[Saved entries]
BEGIN

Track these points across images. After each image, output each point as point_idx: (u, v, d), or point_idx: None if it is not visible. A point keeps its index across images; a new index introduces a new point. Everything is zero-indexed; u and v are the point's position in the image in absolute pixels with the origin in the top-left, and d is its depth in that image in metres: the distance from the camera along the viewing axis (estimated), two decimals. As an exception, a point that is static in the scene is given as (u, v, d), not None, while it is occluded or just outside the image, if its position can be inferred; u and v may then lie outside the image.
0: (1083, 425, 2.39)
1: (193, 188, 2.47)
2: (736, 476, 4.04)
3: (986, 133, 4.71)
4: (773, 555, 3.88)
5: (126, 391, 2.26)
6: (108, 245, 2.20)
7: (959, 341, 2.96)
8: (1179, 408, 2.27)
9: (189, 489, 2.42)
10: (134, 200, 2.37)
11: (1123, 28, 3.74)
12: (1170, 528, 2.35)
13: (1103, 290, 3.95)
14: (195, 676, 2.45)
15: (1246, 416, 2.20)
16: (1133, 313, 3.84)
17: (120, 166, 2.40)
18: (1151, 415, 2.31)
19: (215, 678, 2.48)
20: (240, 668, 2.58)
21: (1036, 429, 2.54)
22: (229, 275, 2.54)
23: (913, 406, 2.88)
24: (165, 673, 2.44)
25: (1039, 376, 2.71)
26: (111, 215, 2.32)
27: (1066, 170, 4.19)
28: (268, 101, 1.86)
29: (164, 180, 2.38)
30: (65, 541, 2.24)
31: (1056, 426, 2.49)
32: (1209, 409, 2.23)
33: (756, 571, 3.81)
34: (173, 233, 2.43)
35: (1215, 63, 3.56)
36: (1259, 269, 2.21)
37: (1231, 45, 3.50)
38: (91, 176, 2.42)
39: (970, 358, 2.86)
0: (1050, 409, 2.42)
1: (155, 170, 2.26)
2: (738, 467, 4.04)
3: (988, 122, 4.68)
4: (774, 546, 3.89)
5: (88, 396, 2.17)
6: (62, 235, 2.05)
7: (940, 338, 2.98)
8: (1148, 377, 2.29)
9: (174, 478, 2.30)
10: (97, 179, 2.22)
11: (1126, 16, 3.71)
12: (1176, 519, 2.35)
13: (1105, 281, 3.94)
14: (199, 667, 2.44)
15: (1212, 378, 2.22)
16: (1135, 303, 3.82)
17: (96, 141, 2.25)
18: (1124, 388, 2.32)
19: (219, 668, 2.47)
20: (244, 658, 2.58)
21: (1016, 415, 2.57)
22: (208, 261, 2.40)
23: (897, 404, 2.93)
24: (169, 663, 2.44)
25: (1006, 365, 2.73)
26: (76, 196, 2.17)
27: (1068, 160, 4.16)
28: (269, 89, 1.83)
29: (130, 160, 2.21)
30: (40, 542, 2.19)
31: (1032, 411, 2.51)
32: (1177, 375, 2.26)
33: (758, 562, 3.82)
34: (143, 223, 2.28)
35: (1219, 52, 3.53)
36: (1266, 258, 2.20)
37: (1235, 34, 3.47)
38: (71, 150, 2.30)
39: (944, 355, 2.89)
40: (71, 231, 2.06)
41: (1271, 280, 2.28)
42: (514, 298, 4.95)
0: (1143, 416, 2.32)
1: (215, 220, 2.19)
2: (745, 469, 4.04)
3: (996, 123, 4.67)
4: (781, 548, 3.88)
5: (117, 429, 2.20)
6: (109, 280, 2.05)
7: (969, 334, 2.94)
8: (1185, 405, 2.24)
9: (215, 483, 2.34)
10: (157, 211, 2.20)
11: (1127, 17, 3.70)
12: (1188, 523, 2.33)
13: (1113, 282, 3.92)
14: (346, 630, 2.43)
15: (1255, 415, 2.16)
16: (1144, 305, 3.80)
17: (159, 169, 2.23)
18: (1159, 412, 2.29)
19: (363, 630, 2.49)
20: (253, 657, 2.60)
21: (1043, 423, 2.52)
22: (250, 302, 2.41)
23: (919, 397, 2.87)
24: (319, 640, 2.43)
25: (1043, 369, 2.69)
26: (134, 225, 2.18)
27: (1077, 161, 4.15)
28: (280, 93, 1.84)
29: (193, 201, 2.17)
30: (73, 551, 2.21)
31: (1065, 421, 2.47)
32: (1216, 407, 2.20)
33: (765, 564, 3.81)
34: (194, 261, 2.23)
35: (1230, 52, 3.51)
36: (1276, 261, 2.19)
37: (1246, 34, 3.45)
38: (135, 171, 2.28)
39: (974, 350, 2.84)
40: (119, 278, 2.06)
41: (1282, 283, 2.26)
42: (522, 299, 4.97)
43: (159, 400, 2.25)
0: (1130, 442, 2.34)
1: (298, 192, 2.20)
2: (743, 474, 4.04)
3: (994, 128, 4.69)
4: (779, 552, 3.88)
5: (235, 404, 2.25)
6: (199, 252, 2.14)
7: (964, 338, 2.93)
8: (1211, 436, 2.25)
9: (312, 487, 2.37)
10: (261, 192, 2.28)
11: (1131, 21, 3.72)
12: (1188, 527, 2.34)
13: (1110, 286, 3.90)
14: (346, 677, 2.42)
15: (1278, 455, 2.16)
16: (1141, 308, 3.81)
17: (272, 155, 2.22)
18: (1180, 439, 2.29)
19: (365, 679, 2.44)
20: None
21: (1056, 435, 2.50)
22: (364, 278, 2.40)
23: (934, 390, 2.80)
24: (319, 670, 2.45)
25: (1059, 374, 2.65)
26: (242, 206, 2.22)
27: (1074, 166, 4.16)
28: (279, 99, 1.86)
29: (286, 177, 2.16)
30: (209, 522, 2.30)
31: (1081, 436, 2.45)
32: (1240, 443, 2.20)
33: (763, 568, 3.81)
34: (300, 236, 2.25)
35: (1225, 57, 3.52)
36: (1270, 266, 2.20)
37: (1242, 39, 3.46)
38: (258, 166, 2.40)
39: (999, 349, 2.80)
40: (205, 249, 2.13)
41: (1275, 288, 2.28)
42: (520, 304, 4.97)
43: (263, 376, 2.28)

END

• _What you need to do_
Please copy out the preceding data in full, exactly as written.

• _Task result_
Track these points across images. After each image, output each point as point_idx: (u, v, d), or point_idx: None if it is not visible. A point keeps its index across images; a new index introduces a new point. Everything is zero-indexed; u and v are the point's position in the image in absolute pixels with the origin in the top-left, and d is its depth in that image in metres: the distance from the camera along the viewing axis (estimated), two decimals. As an exception, a point that is static in the scene is given as (u, v, d), not None, while it is occluded or just outside the image, if its position can be inferred; u and v may then lie outside the image.
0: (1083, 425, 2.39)
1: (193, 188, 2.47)
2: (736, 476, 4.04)
3: (986, 133, 4.71)
4: (773, 555, 3.88)
5: (126, 391, 2.26)
6: (108, 245, 2.20)
7: (959, 341, 2.96)
8: (1179, 408, 2.27)
9: (189, 489, 2.42)
10: (134, 200, 2.37)
11: (1123, 28, 3.74)
12: (1170, 528, 2.35)
13: (1103, 290, 3.95)
14: (195, 676, 2.45)
15: (1246, 416, 2.20)
16: (1133, 313, 3.84)
17: (120, 166, 2.40)
18: (1151, 415, 2.31)
19: (215, 678, 2.48)
20: (240, 668, 2.58)
21: (1036, 429, 2.54)
22: (229, 275, 2.54)
23: (913, 406, 2.88)
24: (165, 673, 2.44)
25: (1039, 376, 2.71)
26: (111, 215, 2.32)
27: (1066, 170, 4.19)
28: (268, 101, 1.86)
29: (164, 180, 2.38)
30: (65, 541, 2.24)
31: (1056, 426, 2.49)
32: (1209, 409, 2.23)
33: (756, 571, 3.81)
34: (173, 233, 2.43)
35: (1215, 63, 3.56)
36: (1259, 269, 2.21)
37: (1231, 45, 3.50)
38: (91, 176, 2.42)
39: (970, 358, 2.86)
0: (1050, 409, 2.42)
1: (155, 170, 2.26)
2: (738, 467, 4.04)
3: (988, 122, 4.68)
4: (774, 546, 3.89)
5: (88, 396, 2.17)
6: (62, 235, 2.05)
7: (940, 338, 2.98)
8: (1148, 377, 2.29)
9: (174, 478, 2.30)
10: (97, 179, 2.22)
11: (1126, 16, 3.71)
12: (1176, 519, 2.35)
13: (1105, 281, 3.94)
14: (199, 667, 2.44)
15: (1212, 378, 2.22)
16: (1135, 303, 3.82)
17: (96, 141, 2.25)
18: (1124, 388, 2.32)
19: (219, 668, 2.47)
20: (244, 658, 2.58)
21: (1016, 415, 2.57)
22: (208, 261, 2.40)
23: (897, 404, 2.93)
24: (169, 663, 2.44)
25: (1006, 365, 2.73)
26: (76, 196, 2.17)
27: (1068, 160, 4.16)
28: (269, 89, 1.83)
29: (130, 160, 2.21)
30: (40, 542, 2.19)
31: (1032, 411, 2.51)
32: (1177, 375, 2.26)
33: (758, 562, 3.82)
34: (143, 223, 2.28)
35: (1219, 52, 3.53)
36: (1266, 258, 2.20)
37: (1235, 34, 3.47)
38: (71, 150, 2.30)
39: (944, 355, 2.89)
40: (71, 231, 2.06)
41: (1271, 280, 2.28)
42: (514, 298, 4.95)
0: (1143, 416, 2.32)
1: (215, 220, 2.19)
2: (745, 469, 4.04)
3: (996, 123, 4.67)
4: (781, 548, 3.88)
5: (117, 429, 2.20)
6: (109, 280, 2.05)
7: (969, 334, 2.94)
8: (1185, 405, 2.24)
9: (215, 483, 2.34)
10: (157, 211, 2.20)
11: (1127, 17, 3.70)
12: (1188, 523, 2.33)
13: (1113, 282, 3.92)
14: (346, 630, 2.43)
15: (1255, 415, 2.16)
16: (1144, 305, 3.80)
17: (159, 169, 2.23)
18: (1159, 412, 2.29)
19: (363, 630, 2.49)
20: (253, 657, 2.60)
21: (1043, 423, 2.52)
22: (250, 302, 2.41)
23: (919, 397, 2.87)
24: (319, 640, 2.43)
25: (1043, 369, 2.69)
26: (134, 225, 2.18)
27: (1077, 161, 4.15)
28: (280, 93, 1.84)
29: (193, 201, 2.17)
30: (73, 551, 2.21)
31: (1065, 421, 2.47)
32: (1216, 407, 2.20)
33: (765, 564, 3.81)
34: (194, 261, 2.23)
35: (1230, 52, 3.51)
36: (1276, 261, 2.19)
37: (1246, 34, 3.45)
38: (135, 171, 2.28)
39: (974, 350, 2.84)
40: (119, 278, 2.06)
41: (1282, 283, 2.26)
42: (522, 299, 4.97)
43: (159, 400, 2.25)
0: (1130, 442, 2.34)
1: (298, 192, 2.20)
2: (743, 474, 4.04)
3: (994, 128, 4.69)
4: (779, 552, 3.88)
5: (235, 404, 2.25)
6: (199, 252, 2.14)
7: (964, 338, 2.93)
8: (1211, 436, 2.25)
9: (312, 487, 2.37)
10: (261, 192, 2.28)
11: (1131, 21, 3.72)
12: (1188, 527, 2.34)
13: (1110, 286, 3.90)
14: (346, 677, 2.42)
15: (1278, 455, 2.16)
16: (1141, 308, 3.81)
17: (272, 155, 2.22)
18: (1180, 439, 2.29)
19: (365, 679, 2.44)
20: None
21: (1056, 435, 2.50)
22: (364, 278, 2.40)
23: (934, 390, 2.80)
24: (319, 670, 2.45)
25: (1059, 374, 2.65)
26: (242, 206, 2.22)
27: (1074, 166, 4.16)
28: (279, 99, 1.86)
29: (286, 177, 2.16)
30: (209, 522, 2.30)
31: (1081, 436, 2.45)
32: (1240, 443, 2.20)
33: (763, 568, 3.81)
34: (300, 236, 2.25)
35: (1225, 57, 3.52)
36: (1270, 266, 2.20)
37: (1242, 39, 3.46)
38: (258, 166, 2.40)
39: (999, 349, 2.80)
40: (205, 249, 2.13)
41: (1275, 288, 2.28)
42: (520, 304, 4.97)
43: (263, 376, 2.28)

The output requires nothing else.